Just as I get to the light to turn left it turns red, ... Dammit. Now I have traffic behind me and I get to be first into the intersection when the light changes. The light changes, I start out good, gas is strong, clutch easing out, not covering enough ground, ... Damn I didn't realize this intersection was this big, more gas less clutch, a herking-jerking we go, I'm trying to find a position in the clutch to ease the jerking, I don't dare let up all the way, so i decide more gas, HOLY MOLY the truck didn't like that! the whole truck starts hopping like it's a seal out of water, the gearshift begins jackhammering me in the knee punishing me for my overzealous application of fuel. I finally get the beast under control and now its moving in a straight line; people flying past me on the left. Most of them weren't mad, most of them I think were just bewildered from the show they had just witnessed and more than anything else just wanted to be farther away from it of it in case it were to happen again.

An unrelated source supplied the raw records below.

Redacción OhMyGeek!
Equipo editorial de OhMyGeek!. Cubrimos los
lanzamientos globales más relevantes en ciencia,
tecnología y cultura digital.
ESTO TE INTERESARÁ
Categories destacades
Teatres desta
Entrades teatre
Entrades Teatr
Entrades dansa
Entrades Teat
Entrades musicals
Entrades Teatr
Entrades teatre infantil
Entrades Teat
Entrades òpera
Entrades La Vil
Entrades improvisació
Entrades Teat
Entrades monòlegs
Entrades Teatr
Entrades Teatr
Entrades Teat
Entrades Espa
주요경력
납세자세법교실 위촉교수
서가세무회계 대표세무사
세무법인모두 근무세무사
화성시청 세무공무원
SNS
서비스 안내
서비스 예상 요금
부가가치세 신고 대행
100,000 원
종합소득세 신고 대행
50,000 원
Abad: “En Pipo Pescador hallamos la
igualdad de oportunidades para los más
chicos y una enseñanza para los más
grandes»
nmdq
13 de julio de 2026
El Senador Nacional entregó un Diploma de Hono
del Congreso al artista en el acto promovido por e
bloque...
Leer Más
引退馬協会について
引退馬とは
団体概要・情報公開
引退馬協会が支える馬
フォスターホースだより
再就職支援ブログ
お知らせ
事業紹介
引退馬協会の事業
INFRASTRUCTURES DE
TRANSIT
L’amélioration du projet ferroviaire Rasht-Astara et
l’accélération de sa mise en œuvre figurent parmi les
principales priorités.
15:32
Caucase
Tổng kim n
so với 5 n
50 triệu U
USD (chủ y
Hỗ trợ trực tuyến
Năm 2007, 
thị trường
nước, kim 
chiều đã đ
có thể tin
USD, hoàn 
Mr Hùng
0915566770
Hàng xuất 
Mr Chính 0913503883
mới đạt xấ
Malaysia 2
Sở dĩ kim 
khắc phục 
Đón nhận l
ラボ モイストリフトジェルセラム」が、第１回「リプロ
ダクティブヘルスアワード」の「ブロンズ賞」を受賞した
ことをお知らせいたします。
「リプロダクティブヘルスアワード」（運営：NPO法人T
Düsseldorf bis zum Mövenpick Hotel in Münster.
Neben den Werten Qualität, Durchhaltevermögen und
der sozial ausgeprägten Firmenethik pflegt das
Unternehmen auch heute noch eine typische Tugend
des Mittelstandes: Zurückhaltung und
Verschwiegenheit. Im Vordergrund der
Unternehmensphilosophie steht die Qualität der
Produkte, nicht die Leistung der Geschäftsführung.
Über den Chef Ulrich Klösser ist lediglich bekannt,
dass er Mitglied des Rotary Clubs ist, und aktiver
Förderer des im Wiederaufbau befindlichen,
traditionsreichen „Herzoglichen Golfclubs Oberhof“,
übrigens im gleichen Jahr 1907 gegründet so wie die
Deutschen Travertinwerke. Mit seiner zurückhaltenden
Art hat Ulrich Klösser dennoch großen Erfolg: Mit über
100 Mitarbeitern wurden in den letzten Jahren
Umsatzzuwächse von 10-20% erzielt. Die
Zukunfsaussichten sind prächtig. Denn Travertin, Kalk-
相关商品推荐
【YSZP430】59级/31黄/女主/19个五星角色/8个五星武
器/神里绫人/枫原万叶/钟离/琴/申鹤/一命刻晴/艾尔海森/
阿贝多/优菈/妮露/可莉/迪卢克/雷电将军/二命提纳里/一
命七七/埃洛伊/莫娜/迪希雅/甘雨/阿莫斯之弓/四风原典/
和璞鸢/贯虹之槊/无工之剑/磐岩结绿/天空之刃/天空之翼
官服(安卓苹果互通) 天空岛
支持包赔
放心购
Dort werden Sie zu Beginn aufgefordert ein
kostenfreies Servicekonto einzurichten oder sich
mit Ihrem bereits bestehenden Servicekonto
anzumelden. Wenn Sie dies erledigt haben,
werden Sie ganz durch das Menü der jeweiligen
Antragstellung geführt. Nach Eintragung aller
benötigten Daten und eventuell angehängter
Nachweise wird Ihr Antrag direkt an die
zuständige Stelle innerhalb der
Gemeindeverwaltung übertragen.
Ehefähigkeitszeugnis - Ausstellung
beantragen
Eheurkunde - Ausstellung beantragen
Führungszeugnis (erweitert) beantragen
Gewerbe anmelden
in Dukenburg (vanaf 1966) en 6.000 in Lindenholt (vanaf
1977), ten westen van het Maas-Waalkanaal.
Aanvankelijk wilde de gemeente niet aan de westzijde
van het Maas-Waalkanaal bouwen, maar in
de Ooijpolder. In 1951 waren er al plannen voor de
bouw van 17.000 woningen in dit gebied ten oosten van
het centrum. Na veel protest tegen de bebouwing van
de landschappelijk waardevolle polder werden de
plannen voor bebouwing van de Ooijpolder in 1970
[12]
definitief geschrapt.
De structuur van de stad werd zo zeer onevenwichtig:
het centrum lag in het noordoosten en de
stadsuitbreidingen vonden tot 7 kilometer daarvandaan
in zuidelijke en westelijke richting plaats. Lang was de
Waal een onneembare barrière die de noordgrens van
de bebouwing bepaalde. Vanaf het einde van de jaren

Rubbing my knee, ... That'll probably leave a mark... I'm on a straightaway doing 35 in 4th I realize the diff must be in low; I pull the lever to switch, no sound no change; let all the way off the gas; no change. I push it in; no sound no change. So it appears the diff is stuck in low; at least that explains why I cant get to highway speeds. I repeatedly tried to change it, clutch in, Clutch out, nothing seemed to work; and I've heard it work. In my second trip out. But nothing doin this time around.
My short list of suspects is that I'm either not generating enough vacuum, I have a vacuum leak, the fluid leak at the diff may be a cause, or that part of the diff has decided it's on vacation until this new jerk learns how to drive it nicely.
Oh forgot the best part, pulling it out of the parking spot I ripped off the left mirror this time. So I'm 2 for 2, I ripped off the right last time, it's costing me $16 to unpark my own vehicle each time I want to use it. $16 = cheapo head mirror replacement from kragen. I asked the manager if she would kindly keep an eye on the inventory and order some more when she gets low 'cause I'd be back...
New brakes, rebuilt master cylinder and hydrovac. All new brake lines, and a couple new vacuum lines.
Brakes were entirely overhauled, drums machined, new wheel cylinders, new shoes.
Emergency brake was adjusted, right front leaf springs straightened out and re-bracketed. Tie-rod ends and kingpins have been replaced.
He's still running really rough, one cylinder is totally dead, and another is intermittent. I need to do a full tune up to see If I can get him running on all eight cylinders.
It was an exhilarating and terrifying ride from the shop to home. All of my driving up to this point only partially prepared me for what I had just experienced.
Here are my thoughts as I drove my 57 Wrecker for the first time.
Clutch out, gas, c'mon, c'mon, ... ok that wasn't so hard.
ok, now need to turn, .., Turn, TURN, TURN!, OMFG IM GONNA DIE, TURN! TURN! TURRRRRRRRRRRN! ... ah hell holy crap I almost just took out that fence.
street coming, going to need to stop, slow.
ok, need to stop, .., Stop, holy crap, STOP! STOP! STOOOOOOP!
And that was before I got out of the shops parking lot.
I liken my first Mater driving experience to 'Whipping an ogre to do your bidding'. You'll eventually get him to do what you want, but he isn't going to be at all happy about it.
The video was done on a phone, I'll try to get a better version. In the background you can hear my wife, her sister is recording, and she was there with her son. You can hear my nephew in the background, 'I like it!'. Well, so do I.
This will be a great learning experience, and I can't wait to take it out and practice some more.